With the whole world counting on a vaccine to help end the coronavirus pandemic, any hint of bad news or clues attracts too much attention. A number of studies have looked at how long antibodies persist in people infected with coronavirus.
Antibodies help prevent infections. In some diseases, they can prevent reinfection, but scientists cannot say for sure whether this is true for coronavirus. It is also unclear how long the antibodies will last.
Three recent studies from China, the UK and now the United States have questioned how long people carry antibodies after infection. But the reality may be less dire than recent headlines suggest.
The latest of these papers is from a research group at UCLA. It tracked antibodies in 34 people with coronavirus and found that average antibody levels dropped to half of where they started over a period of about 2 1/2 months.
"The big caveat of course is that this is just a snapshot for a relatively short period of time," says Dr. Otto Yang of UCLA, "so we don't know if it will sustain the same rate of decline over time." He said.
The scientists noticed that people with milder symptoms or no symptoms at all tended to have a weaker immune response to the coronavirus.

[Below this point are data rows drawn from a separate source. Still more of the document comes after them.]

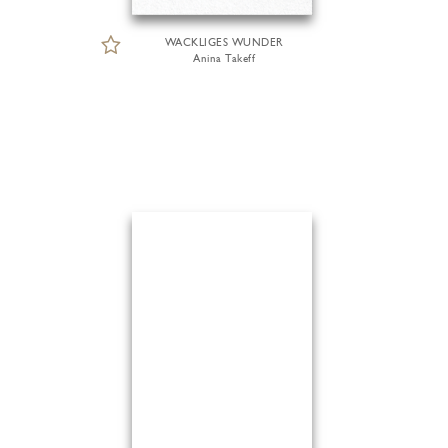
WACKLIGES WUNDER
Anina Takeff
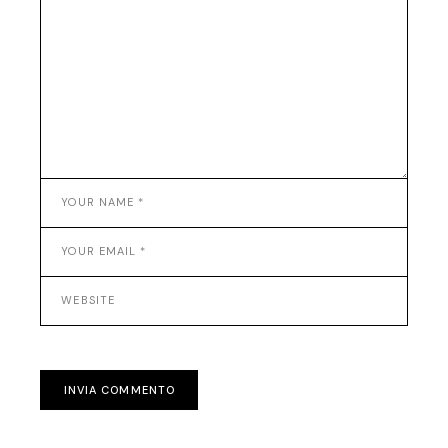
INVIA COMMENTO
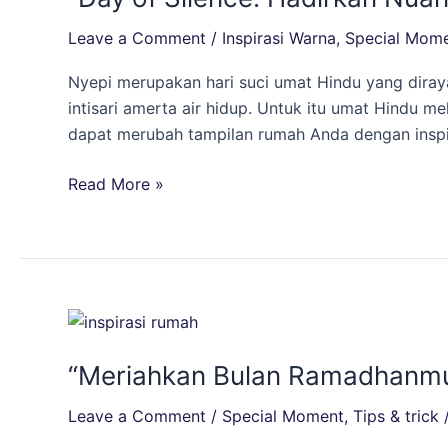
Hadirkan
Leave a Comment
/
Inspirasi Warna
,
Special Mom
Nuansa
Bali
Nyepi merupakan hari suci umat Hindu yang dir
yang
intisari amerta air hidup. Untuk itu umat Hindu
Asri
dapat merubah tampilan rumah Anda dengan inspir
Dalam
Hunian
Read More »
Impian
Anda”
“Meriahkan
Bulan
“Meriahkan Bulan Ramadhanmu
Ramadhanmu:
Rumah
Leave a Comment
/
Special Moment
,
Tips & trick
ala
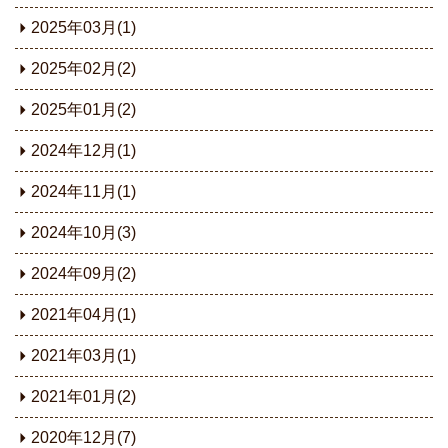
2025年03月(1)
2025年02月(2)
2025年01月(2)
2024年12月(1)
2024年11月(1)
2024年10月(3)
2024年09月(2)
2021年04月(1)
2021年03月(1)
2021年01月(2)
2020年12月(7)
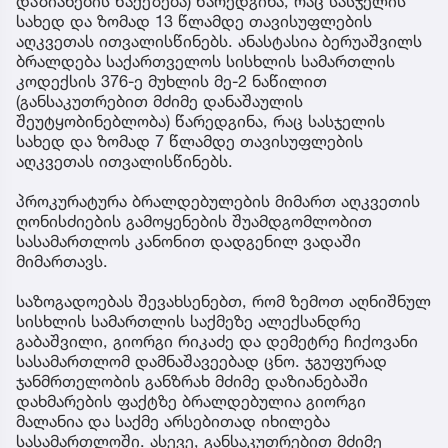
დაზიანების წაქეზება) წარედგინა, რაც სასჯელის
სახედ და ზომად 13 წლამდე თავისუფლების
აღკვეთას ითვალისწინებს. ანასტასია ბერუაშვილს
ბრალდება საქართველოს სისხლის სამართლის
კოდექსის 376-ე მუხლის მე-2 ნაწილით
(განსაკუთრებით მძიმე დანაშაულის
შეუტყობინებლობა) წარედგინა, რაც სასჯელის
სახედ და ზომად 7 წლამდე თავისუფლების
აღკვეთას ითვალისწინებს.
პროკურატურა ბრალდებულების მიმართ აღკვეთის
ღონისძიების გამოყენების შუამდგომლობით
სასამართლოს კანონით დადგენილ ვადაში
მიმართავს.
საზოგადოებას შევახსენებთ, რომ ზემოთ აღნიშნულ
სისხლის სამართლის საქმეზე ალექსანდრე
გაბაშვილი, გიორგი რიკაძე და დემეტრე ჩიქოვანი
სასამართლომ დამნაშავეებად ცნო. ჯგუფურად
ჯანმრთელობის განზრახ მძიმე დაზიანებაში
დახმარების ფაქტზე ბრალდებულია გიორგი
მალანია და საქმე არსებითად იხილება
სასამართლოში. ასევე, განსაკუთრებით მძიმე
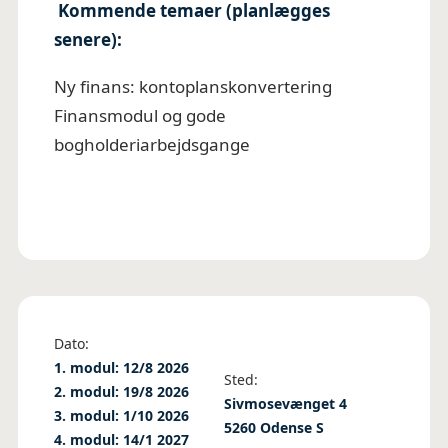
Kommende temaer (planlægges
senere):
Ny finans: kontoplanskonvertering
Finansmodul og gode
bogholderiarbejdsgange
Dato:
1. modul: 12/8 2026
Sted:
2. modul: 19/8 2026
Sivmosevænget 4
3. modul: 1/10 2026
5260 Odense S
4. modul: 14/1 2027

And Yang's letter, published in the New England Journal of Medicine, focused on people with mild illness.
"The majority recovered at home without hospital care, so their antibody levels were not extremely high," Yang says. "Indeed, we saw other people with very, very high antibody levels, 10 to 100 times higher than these." He said.

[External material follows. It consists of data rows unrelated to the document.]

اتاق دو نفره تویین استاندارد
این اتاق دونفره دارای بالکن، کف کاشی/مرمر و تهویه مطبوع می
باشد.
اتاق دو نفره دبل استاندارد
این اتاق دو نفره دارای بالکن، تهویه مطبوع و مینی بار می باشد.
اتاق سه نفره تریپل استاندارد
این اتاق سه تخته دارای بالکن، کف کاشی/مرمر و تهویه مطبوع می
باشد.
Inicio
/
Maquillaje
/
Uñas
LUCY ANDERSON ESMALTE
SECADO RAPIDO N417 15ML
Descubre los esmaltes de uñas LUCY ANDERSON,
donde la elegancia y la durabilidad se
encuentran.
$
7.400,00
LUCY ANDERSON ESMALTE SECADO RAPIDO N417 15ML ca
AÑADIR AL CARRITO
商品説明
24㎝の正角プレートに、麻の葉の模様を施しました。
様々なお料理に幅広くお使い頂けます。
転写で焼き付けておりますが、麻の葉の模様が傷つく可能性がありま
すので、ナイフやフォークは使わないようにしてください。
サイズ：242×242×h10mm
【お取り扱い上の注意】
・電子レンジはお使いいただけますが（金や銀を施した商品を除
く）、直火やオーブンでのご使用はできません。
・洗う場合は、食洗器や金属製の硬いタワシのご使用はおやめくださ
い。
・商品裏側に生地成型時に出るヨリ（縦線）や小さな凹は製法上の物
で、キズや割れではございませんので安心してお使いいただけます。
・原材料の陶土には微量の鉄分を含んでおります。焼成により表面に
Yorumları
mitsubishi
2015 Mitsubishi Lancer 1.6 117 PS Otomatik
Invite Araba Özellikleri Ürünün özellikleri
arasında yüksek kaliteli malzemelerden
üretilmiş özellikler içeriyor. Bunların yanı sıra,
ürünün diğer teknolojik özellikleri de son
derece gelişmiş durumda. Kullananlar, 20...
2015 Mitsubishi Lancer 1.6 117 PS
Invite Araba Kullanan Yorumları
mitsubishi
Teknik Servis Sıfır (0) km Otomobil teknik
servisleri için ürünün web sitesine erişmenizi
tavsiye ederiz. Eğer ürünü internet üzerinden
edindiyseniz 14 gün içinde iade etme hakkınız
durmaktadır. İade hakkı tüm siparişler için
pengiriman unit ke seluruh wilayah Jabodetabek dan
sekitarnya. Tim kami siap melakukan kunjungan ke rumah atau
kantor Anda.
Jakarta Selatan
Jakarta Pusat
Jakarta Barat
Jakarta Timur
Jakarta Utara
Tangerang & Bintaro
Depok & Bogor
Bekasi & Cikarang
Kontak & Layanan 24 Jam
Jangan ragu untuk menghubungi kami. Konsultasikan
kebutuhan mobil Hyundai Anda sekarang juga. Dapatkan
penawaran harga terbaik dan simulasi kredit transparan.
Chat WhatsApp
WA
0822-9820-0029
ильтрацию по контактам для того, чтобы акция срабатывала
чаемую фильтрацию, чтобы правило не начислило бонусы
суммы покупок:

Mt. Icahn School of Medicine looked at about 20,000 people with mild to moderate disease. The group tells a more reassuring story in an unpublished research report.
It found that 90% of these people had antibody responses that lasted at least three months. And these antibodies neutralized the virus, at least in the laboratory.
"It's reasonable to assume that there would be protection for a time frame of one to three years," says Florian Krammer, one of the scientists in this study. "But of course, we are scientists. We have to prove it, right? That's why everyone is cautious about it. But I think it's a pretty reasonable assumption."
Scientists focus on antibodies as markers of immunity, partly because they are easy to measure. Antibodies tend to weaken over time in many cases, but when this happens, the immune system does not necessarily have to start from scratch. The memory of a past infection can be stored in a cell called a memory B cell.
"These are cells that don't actually produce any antibodies unless the virus comes back, and then they see that virus again," says Krammer. "But then they react very, very quickly and produce antibodies very quickly. So there are many arms of the immune system that have to fight this virus."
Yet another line of defense is a type of immune cell called a T cell.
"T cells are very important in fighting viruses," says Dr. Kari Nadeau of Stanford University. They can kill viruses. "And one of the things we're looking at is, as antibodies decline, do T cell responses also decline?"
Scientists developing some coronavirus vaccines have noticed that their experimental products trigger a strong T cell response. This includes the vaccine from Oxford University, which is in an advanced testing phase. "We know from many other infections that the vaccine response can be much more persistent than the natural infection response," says Adrian Hill, lead researcher of this vaccine study. This is partly because people get a strong dose with a vaccine that promotes strong immunity.
"I'm pretty confident that in COVID we'll see vaccines being more durable than a natural COVID infection," Hill says. "But again, we don't know yet. We need to wait and see."
And for now, people who are already infected with the coronavirus will also have to wait and see if they will remain immune, and if so, for how long. Immunity to the four milder coronaviruses that circulate widely and cause the common cold does not last for years. So the duration of an antibody response may depend, at least in part, on whether an infection leads to significant illness and a significant immune reaction.